A comparative study of dexmedetomidine combined with esketamine and sufentanil for sedation and analgesia in patients undergoing microwave ablation of lung tumors: A prospective single-center randomized double-blind clinical trial.

Background: This study evaluated the efficacy and safety of esketamine plus dexmedetomidine for sedation and analgesia during computed tomography (CT)-guided lung tumor percutaneous microwave ablation (MWA).

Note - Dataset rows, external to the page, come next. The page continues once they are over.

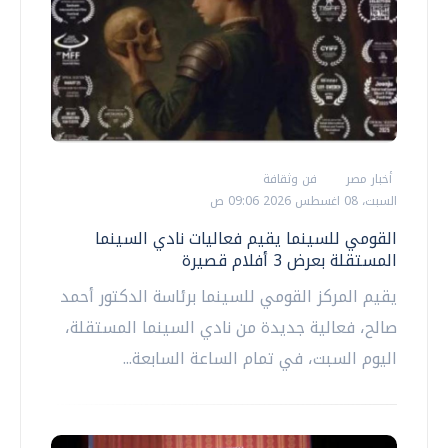
أخبار مصر
فن وثقافة
السبت، 08 اغسطس 2026 09:06 ص
القومي للسينما يقيم فعاليات نادي السينما
المستقلة بعرض 3 أفلام قصيرة
يقيم المركز القومي للسينما برئاسة الدكتور أحمد
صالح، فعالية جديدة من نادي السينما المستقلة،
اليوم السبت، في تمام الساعة السابعة...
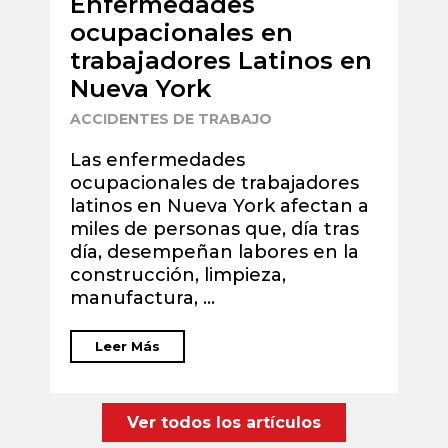
Enfermedades
T
ocupacionales en
p
trabajadores Latinos en
t
Nueva York
U
ACCIDENTES DE TRABAJO
A
Las enfermedades
D
ocupacionales de trabajadores
l
latinos en Nueva York afectan a
t
miles de personas que, día tras
d
día, desempeñan labores en la
d
construcción, limpieza,
2
manufactura, ...
Leer Más
Ver todos los artículos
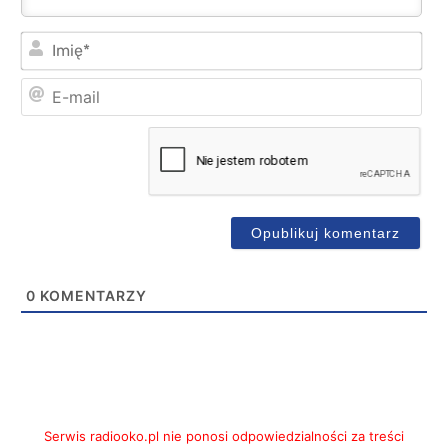
Imi
E-
mai
0
KOMENTARZY
Serwis radiooko.pl nie ponosi odpowiedzialności za treści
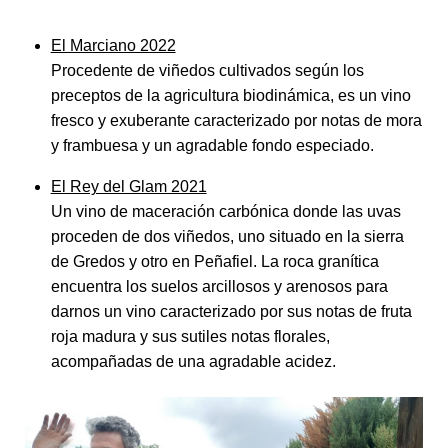
El Marciano 2022
Procedente de viñedos cultivados según los
preceptos de la agricultura biodinámica, es un vino
fresco y exuberante caracterizado por notas de mora
y frambuesa y un agradable fondo especiado.
El Rey del Glam 2021
Un vino de maceración carbónica donde las uvas
proceden de dos viñedos, uno situado en la sierra
de Gredos y otro en Peñafiel. La roca granítica
encuentra los suelos arcillosos y arenosos para
darnos un vino caracterizado por sus notas de fruta
roja madura y sus sutiles notas florales,
acompañadas de una agradable acidez.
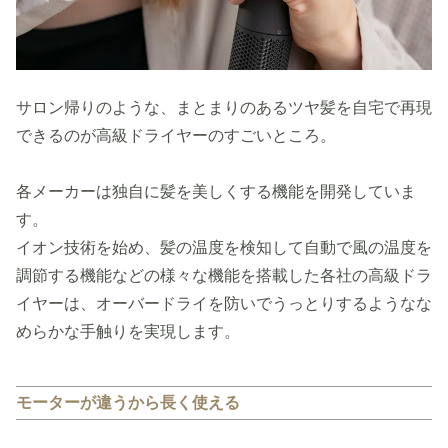
サロン帰りのような、まとまりのあるツヤ髪を自宅で再現
できるのが高級ドライヤーのすごいところ。
各メーカーは独自に髪を美しくする機能を開発していま
す。
イオン技術を始め、髪の温度を検知して自動で風の温度を
調節する機能などの様々な機能を搭載した各社の高級ドラ
イヤーは、オーバードライを防いでうっとりするようなな
めらかな手触りを実現します。
モーターが違うから長く使える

Methods: Patients undergoing CT-guided percutaneous MWA of lung tumors were randomly divided into two groups: esketamine plus dexmedetomidine (Group E) and sufentanil plus dexmedetomidine (Group S). The patients' general information, mean arterial pressure (MAP), heart rate (HR), peripheral oxygen saturation, respiratory rate (RR), partial pressure of end-tidal carbon dioxide, bispectral index, and Ramsay sedation score were recorded before anesthesia administration (T0), after dexmedetomidine loading dose (T1), during percutaneous puncture (T2), during ablation (T3), at the end of surgery (T4), and during recovery of consciousness (T5). The postoperative Visual Analog Scale (VAS) scores, dexmedetomidine dosage, vasoactive drug usage, instances of sedation failure, and adverse events were also recorded.

Results: Group E showed higher MAP at T5 (P = 0.048) and HR at T3 (P = 0.044) compared to Group S. The RR was significantly higher in Group E than in Group S from T1 to T5 (P < 0.001). The incidence of respiratory depression, bradycardia, and postoperative nausea and vomiting in Group E was lower in Group E than in Group S. No significant differences in Ramsay sedation scores, postoperative VAS scores, dexmedetomidine dosage, vasoactive drug usage, number of sedation failure cases, or occurrence of adverse events were observed between the two groups.

Conclusion: Esketamine plus dexmedetomidine demonstrated potential advantages for lung tumor MWA compared to sufentanil plus dexmedetomidine.